• _Instructions to follow_
Filter the material below down to the lines containing the word "yChannelSelector".

-=-=-=-=-

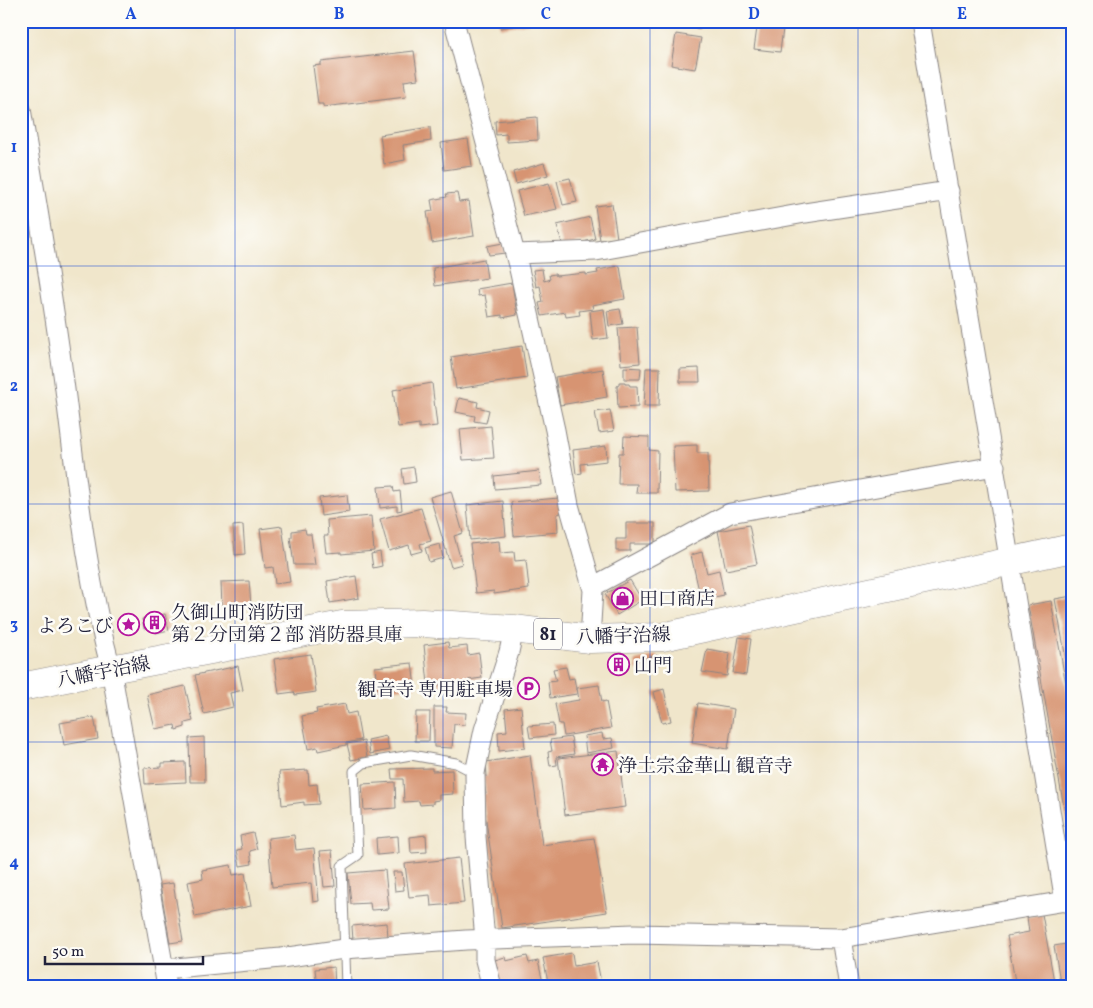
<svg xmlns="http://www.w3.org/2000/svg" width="1093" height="1008" font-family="Vollkorn,'Noto Serif JP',serif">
<rect width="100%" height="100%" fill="#fdfcf7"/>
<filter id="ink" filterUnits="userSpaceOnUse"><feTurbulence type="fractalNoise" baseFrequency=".02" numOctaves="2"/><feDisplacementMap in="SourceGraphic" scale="10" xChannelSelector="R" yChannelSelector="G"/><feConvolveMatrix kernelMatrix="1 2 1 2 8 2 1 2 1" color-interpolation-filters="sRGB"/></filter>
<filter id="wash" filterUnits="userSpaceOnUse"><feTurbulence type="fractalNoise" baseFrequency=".0096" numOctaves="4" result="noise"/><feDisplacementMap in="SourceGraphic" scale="20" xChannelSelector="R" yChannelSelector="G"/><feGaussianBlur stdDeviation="1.12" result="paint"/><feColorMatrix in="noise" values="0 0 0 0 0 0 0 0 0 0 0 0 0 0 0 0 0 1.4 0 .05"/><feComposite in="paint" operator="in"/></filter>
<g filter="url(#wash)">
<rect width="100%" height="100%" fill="#f0e6cb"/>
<g id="blocks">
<path fill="#d79472" d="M499 21H529L530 23 500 28Z
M686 21H702L700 29 685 25Z
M758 21H784L780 52 754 49Z
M676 34 701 38 695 69 671 65Z
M414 51 418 79 404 81 406 97 323 107V104H318L313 66 321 65V62Z
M537 117 538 140 507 142V134L496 135 495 121Z
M430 127 431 141 403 145 405 160 384 164 380 135Z
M468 139 472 166 444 170 441 143Z
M544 163 548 175 516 184 513 172Z
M570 178 577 202 563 205 557 181Z
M549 183 557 209 524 216 517 191Z
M457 193 459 202 469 201 474 236 432 243 427 212 433 211 431 200 447 197 446 194Z
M612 204 617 238 600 240 595 206Z
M590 217 595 239 563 247 557 225Z
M503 243 505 253 489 255 487 246Z
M484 259 487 278 435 286 433 268Z
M620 266 625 299 592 305 593 309 579 311 580 315 566 317 565 312 542 316 539 303 543 302 540 286 536 287 533 270 542 269 544 281 550 279 549 275 555 274 556 276 586 273V275L598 273 597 270Z
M512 283 517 315 502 318V315L489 317 485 295 478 296 477 289Z
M604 309 608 338 593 340 590 311Z
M620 309 623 324 609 326 607 311Z
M637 327 640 363 621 365 618 328Z
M522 346 527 378 456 389 451 357Z
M624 367 641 368 640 379H624Z
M646 368H660L659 406H644Z
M699 368 700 382H680V369Z
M603 369 607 397 560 405 555 377Z
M619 382H625V384H629L630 386H637L638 407 618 408 617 386 619 385Z
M432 383 437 426 419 428V424L398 427 393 390Z
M459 398 478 402 477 407 489 410 486 423 474 421 475 416 456 412Z
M610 410 614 431 599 433 595 412Z
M491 426 494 458 463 460 460 429Z
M624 436 649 437V450L658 451 657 493H636L637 484H618L619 453H623Z
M697 445V453H708L709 491 675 492 673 446Z
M606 446 607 461 581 464 582 473 576 474 573 450Z
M414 467 416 482 404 484 402 469Z
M539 471 541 485 495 489 494 476Z
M393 486 394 492 400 491 402 510 397 511V506L380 508 378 487Z
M451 491 463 533 454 536 462 564 451 567 430 497Z
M347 495 349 512 321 516 319 498Z
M559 498 561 513 557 514 558 532 514 536 511 502Z
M503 501 506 536 470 540 467 505Z
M421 508 431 541 420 544 422 551 411 554 409 545 389 551 380 519Z
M371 516 374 551 341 554V552L326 553 324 536H328L327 520Z
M626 523H655V544H630V551H616V539H626Z
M243 525 245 554 235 555 233 526Z
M749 525 757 564 726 570 718 531Z
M282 526 290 582 275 584 273 567 265 568 260 529Z
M305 529 306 534H311L315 565H294L290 537H292V531Z
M499 541 500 553 514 552 515 561 526 560 529 589 494 594V591L476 593 470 544Z
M440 544 443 558 429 562 425 548Z
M380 552 382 566 373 568 371 554Z
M702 552 707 573 719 570 724 595 701 600 691 555Z
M356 576 359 598 330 603 327 581Z
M630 580 642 600 617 615 605 594Z
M249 581 251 606 222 608 221 582Z
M1072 596V686H1071L1055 599Z
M1051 601 1072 718 1071 847 1028 605Z
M165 614 169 630 156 633 155 627 144 629 142 619Z
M739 637 751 639 746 675 733 673Z
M448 642 449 648 467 646 468 655 479 653 482 678 468 680V684L440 687 439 682 428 684 424 645Z
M707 649 730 653 727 676 702 672Z
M311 654 316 692 295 695 294 692 279 694 274 659Z
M657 655 659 665 637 670 635 661Z
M624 658 626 670 612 672 610 660Z
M412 663 415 687 377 691 375 667Z
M238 666 243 690 230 693 233 707 204 714 195 675Z
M566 667 569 679 574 678 577 694 550 698 548 682 556 681 553 669Z
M599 685 602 702 606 701 611 728 564 736 562 724H559L555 704 579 700 577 688Z
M185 686 193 721 185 723V727L176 730 175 725 155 729 147 695Z
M664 689 671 721 662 723 654 692Z
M698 703 734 709 728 749 692 743Z
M345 704 347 714 356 712 361 740 346 743V745L318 751 317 747 308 749 302 716 317 713 316 709Z
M434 707H447L446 712 466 713 465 725 454 724 452 748 434 747Z
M521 707 525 748 499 751 498 732 507 731 505 709Z
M416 712H430L429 741H415Z
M94 717 98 739 64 745 60 723Z
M553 724 554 735 530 738 528 726Z
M602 733 603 739 612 738 614 748 586 753 584 736Z
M386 736 389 750 370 754 368 740Z
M204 737 205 782H190L189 738Z
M571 737 574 754 556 757 557 765 550 766 548 752 552 751 550 740Z
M364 741 367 757 351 760 347 744Z
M618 751 625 807 565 815 558 758Z
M530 755 542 845 594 838 607 912 502 928 482 794H486L483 776H487L486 762Z
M185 762 186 782 145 784 144 768 162 767V763Z
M432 768V771L452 770 453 794 439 795V800L433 801V804L420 805 419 801 404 802 403 779H392L391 769Z
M308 770 309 785 317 784 319 804 304 805V802L282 805 279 772Z
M395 782 396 808 364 810 362 784Z
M253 833 257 849 250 851 252 864 240 866 237 850 242 849 240 836Z
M294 835 296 850 314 848 319 901 313 902 311 883 272 887 268 838Z
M426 835 427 852 411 853 410 837Z
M398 836 399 853 377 855 376 838Z
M332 850 335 886 324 887 320 851Z
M459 858 464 903 431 906 430 895 409 897 405 864Z
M231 865 233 875 245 873 251 906 195 917 188 882 203 879 202 870Z
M385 870 389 909 371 910 370 903 351 904 348 873Z
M393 872H402L404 890 395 891Z
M173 883 183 941 170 943 160 885Z
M1042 914 1055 987H1016L1007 936 1029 932 1027 917Z
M387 923 388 938 353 941 352 926Z
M1072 943V987H1061L1054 946Z
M572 953 574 966 597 962 602 987H549L543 958Z
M527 956 529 963 538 961 544 987H501L495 960 505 957 506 961Z
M334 967 335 987H317L315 969Z"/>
</g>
</g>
<g filter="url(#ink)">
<use href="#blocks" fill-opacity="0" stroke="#898483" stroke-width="1"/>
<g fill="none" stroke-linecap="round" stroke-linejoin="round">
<defs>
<path id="service" d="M346 987 342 866 358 855 354 771 364 763 411 755 456 763 475 773"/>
<path id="minor" d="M454 21 519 269 555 430 569 505 593 590 590 639
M920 21C970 315 1017 608 1065 902
M21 109C36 197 51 285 63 374 76 473 85 572 111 669L167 987
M515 254 596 251 805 213 949 191
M592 587 730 513 995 466
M841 938 849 987
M165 969 281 958 344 949 466 940 634 934 841 938 1072 900
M492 987 485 960V940L476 837 475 773 484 730 509 652 514 629"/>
<path id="primary" d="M21 687 111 669 342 625 422 623 514 629 590 639 662 637 1072 548"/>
</defs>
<use href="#service" stroke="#898483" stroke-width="11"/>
<use href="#minor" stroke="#898483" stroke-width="21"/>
<use href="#primary" stroke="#898483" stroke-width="29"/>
<use href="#service" stroke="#fff" stroke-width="9"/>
<use href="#minor" stroke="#fff" stroke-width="19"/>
<use href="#primary" stroke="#fff" stroke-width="28"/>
</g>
</g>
<path fill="none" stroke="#1d4ed8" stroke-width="1" stroke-opacity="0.55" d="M235 21V987M443 21V987M650 21V987M858 21V987M21 266H1072M21 504H1072M21 742H1072"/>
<defs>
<symbol id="shop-ring" viewBox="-11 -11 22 22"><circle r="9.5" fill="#fdfcf7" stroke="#b5179e" stroke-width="1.5"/><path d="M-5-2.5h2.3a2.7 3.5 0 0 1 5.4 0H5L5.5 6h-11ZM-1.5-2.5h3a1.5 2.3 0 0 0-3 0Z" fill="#b5179e"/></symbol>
<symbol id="building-ring" viewBox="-11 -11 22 22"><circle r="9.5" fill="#fdfcf7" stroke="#b5179e" stroke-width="1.5"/><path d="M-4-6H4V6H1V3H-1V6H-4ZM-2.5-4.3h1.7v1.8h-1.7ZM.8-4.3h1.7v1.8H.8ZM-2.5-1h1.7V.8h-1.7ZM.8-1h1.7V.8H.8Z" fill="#b5179e"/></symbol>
<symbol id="sight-ring" viewBox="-11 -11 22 22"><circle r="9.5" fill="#fdfcf7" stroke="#b5179e" stroke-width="1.5"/><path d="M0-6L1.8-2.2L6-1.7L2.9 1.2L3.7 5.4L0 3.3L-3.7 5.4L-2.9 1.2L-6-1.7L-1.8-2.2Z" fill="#b5179e"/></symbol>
<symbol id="parking-ring" viewBox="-11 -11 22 22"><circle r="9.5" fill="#fdfcf7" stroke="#b5179e" stroke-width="1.5"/><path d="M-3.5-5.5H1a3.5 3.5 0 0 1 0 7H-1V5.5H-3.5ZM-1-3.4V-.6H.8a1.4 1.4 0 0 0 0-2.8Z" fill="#b5179e"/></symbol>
<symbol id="temple-ring" viewBox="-11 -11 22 22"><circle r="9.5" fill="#fdfcf7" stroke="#b5179e" stroke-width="1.5"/><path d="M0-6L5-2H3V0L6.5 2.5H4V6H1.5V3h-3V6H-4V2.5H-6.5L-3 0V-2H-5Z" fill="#b5179e"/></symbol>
</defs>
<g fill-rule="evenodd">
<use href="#shop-ring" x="610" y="586" width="25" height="25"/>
<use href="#building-ring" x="142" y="610" width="25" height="25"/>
<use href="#sight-ring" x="116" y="612" width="25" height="25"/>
<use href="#building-ring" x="606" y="652" width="25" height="25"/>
<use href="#parking-ring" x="516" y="676" width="25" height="25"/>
<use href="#temple-ring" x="590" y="752" width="25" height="25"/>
</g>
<g text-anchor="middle" stroke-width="5" stroke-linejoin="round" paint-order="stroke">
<rect fill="#fdfcf7" stroke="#646373" stroke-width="1" x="534" y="618.5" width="28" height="31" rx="4"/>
<g font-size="18" font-weight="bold" fill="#22223b">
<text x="548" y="640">81</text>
</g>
<g font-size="19" fill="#22223b" stroke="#fdfcf7" text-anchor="start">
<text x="639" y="605">田口商店</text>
<text x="171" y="619">久御山町消防団<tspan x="171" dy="22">第２分団第２部 消防器具庫</tspan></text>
<text x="113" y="632" text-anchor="end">よろこび</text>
<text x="634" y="672">山門</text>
<text x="513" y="696" text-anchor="end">観音寺 専用駐車場</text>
<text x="618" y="772">浄土宗金華山 観音寺</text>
</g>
<g font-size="19" fill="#22223b" stroke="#fdfcf7">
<text transform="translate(623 635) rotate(-2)" y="7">八幡宇治線</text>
<text transform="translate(103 671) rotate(-11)" y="7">八幡宇治線</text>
</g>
</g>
<rect width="1093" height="1008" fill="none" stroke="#fdfcf7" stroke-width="55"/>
<path d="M45 956v8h158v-8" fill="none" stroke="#22223b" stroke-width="2.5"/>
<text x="52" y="956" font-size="15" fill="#22223b" stroke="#fdfcf7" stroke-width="4" paint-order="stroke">50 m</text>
<rect x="28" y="28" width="1038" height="952" fill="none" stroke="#1d4ed8" stroke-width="2"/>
<g font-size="16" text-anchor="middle" font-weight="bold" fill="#1d4ed8">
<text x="131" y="19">A</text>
<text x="339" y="19">B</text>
<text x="546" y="19">C</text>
<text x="754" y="19">D</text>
<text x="962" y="19">E</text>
<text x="14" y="152">1</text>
<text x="14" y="391">2</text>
<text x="14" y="629">3</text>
<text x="14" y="867">4</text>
</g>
</svg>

-=-=-=-=-

• _The answer_
<filter id="ink" filterUnits="userSpaceOnUse"><feTurbulence type="fractalNoise" baseFrequency=".02" numOctaves="2"/><feDisplacementMap in="SourceGraphic" scale="10" xChannelSelector="R" yChannelSelector="G"/><feConvolveMatrix kernelMatrix="1 2 1 2 8 2 1 2 1" color-interpolation-filters="sRGB"/></filter>
<filter id="wash" filterUnits="userSpaceOnUse"><feTurbulence type="fractalNoise" baseFrequency=".0096" numOctaves="4" result="noise"/><feDisplacementMap in="SourceGraphic" scale="20" xChannelSelector="R" yChannelSelector="G"/><feGaussianBlur stdDeviation="1.12" result="paint"/><feColorMatrix in="noise" values="0 0 0 0 0 0 0 0 0 0 0 0 0 0 0 0 0 1.4 0 .05"/><feComposite in="paint" operator="in"/></filter>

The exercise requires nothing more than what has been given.